Requirement
Where the listing below has a line with "296 209 886", write out exactly that line and every line after it, stopping after the line with "566 425 2670".

*** Opening of Exercise data ***

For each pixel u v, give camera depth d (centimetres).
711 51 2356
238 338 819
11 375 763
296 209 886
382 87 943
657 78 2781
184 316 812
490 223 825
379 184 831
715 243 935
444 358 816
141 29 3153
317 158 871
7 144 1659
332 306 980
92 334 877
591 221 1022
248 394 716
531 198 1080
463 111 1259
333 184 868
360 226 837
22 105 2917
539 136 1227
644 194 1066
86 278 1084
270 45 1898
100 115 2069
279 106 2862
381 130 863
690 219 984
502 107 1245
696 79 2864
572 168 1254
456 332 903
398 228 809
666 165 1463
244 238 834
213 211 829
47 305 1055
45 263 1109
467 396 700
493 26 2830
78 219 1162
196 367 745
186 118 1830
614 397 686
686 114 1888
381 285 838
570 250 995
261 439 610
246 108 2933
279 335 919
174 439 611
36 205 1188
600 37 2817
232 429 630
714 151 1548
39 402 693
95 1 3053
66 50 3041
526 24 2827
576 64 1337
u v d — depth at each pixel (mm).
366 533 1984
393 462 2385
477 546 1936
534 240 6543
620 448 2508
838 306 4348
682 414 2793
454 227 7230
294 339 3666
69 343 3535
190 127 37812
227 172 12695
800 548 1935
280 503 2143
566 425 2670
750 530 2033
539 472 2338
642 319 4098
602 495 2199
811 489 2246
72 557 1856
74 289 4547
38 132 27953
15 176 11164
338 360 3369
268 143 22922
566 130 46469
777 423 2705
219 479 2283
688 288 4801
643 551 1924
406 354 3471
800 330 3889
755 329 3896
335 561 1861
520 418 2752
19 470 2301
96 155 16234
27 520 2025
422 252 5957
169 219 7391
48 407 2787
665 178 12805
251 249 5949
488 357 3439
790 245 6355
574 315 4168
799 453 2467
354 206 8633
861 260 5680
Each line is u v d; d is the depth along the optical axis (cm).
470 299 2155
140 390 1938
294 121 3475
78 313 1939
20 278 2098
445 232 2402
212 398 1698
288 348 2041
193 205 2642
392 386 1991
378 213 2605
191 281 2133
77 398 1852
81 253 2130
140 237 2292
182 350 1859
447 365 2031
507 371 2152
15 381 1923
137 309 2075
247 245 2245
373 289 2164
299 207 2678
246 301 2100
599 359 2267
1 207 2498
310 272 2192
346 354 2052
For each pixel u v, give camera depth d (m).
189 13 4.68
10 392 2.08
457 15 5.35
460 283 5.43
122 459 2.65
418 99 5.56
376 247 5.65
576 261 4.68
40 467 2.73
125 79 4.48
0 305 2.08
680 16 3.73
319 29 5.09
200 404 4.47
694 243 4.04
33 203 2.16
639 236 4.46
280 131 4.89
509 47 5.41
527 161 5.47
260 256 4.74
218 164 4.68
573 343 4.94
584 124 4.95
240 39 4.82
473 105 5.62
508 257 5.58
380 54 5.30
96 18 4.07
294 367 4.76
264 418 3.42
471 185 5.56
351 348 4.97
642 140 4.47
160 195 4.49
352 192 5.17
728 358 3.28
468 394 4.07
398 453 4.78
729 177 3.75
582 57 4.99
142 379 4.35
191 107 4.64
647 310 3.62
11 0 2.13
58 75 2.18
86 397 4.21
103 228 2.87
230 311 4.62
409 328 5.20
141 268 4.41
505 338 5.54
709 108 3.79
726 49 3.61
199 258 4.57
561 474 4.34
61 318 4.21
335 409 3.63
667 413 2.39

*** Close of Exercise data ***

Reply to the task
296 209 886
382 87 943
657 78 2781
184 316 812
490 223 825
379 184 831
715 243 935
444 358 816
141 29 3153
317 158 871
7 144 1659
332 306 980
92 334 877
591 221 1022
248 394 716
531 198 1080
463 111 1259
333 184 868
360 226 837
22 105 2917
539 136 1227
644 194 1066
86 278 1084
270 45 1898
100 115 2069
279 106 2862
381 130 863
690 219 984
502 107 1245
696 79 2864
572 168 1254
456 332 903
398 228 809
666 165 1463
244 238 834
213 211 829
47 305 1055
45 263 1109
467 396 700
493 26 2830
78 219 1162
196 367 745
186 118 1830
614 397 686
686 114 1888
381 285 838
570 250 995
261 439 610
246 108 2933
279 335 919
174 439 611
36 205 1188
600 37 2817
232 429 630
714 151 1548
39 402 693
95 1 3053
66 50 3041
526 24 2827
576 64 1337
u v d — depth at each pixel (mm).
366 533 1984
393 462 2385
477 546 1936
534 240 6543
620 448 2508
838 306 4348
682 414 2793
454 227 7230
294 339 3666
69 343 3535
190 127 37812
227 172 12695
800 548 1935
280 503 2143
566 425 2670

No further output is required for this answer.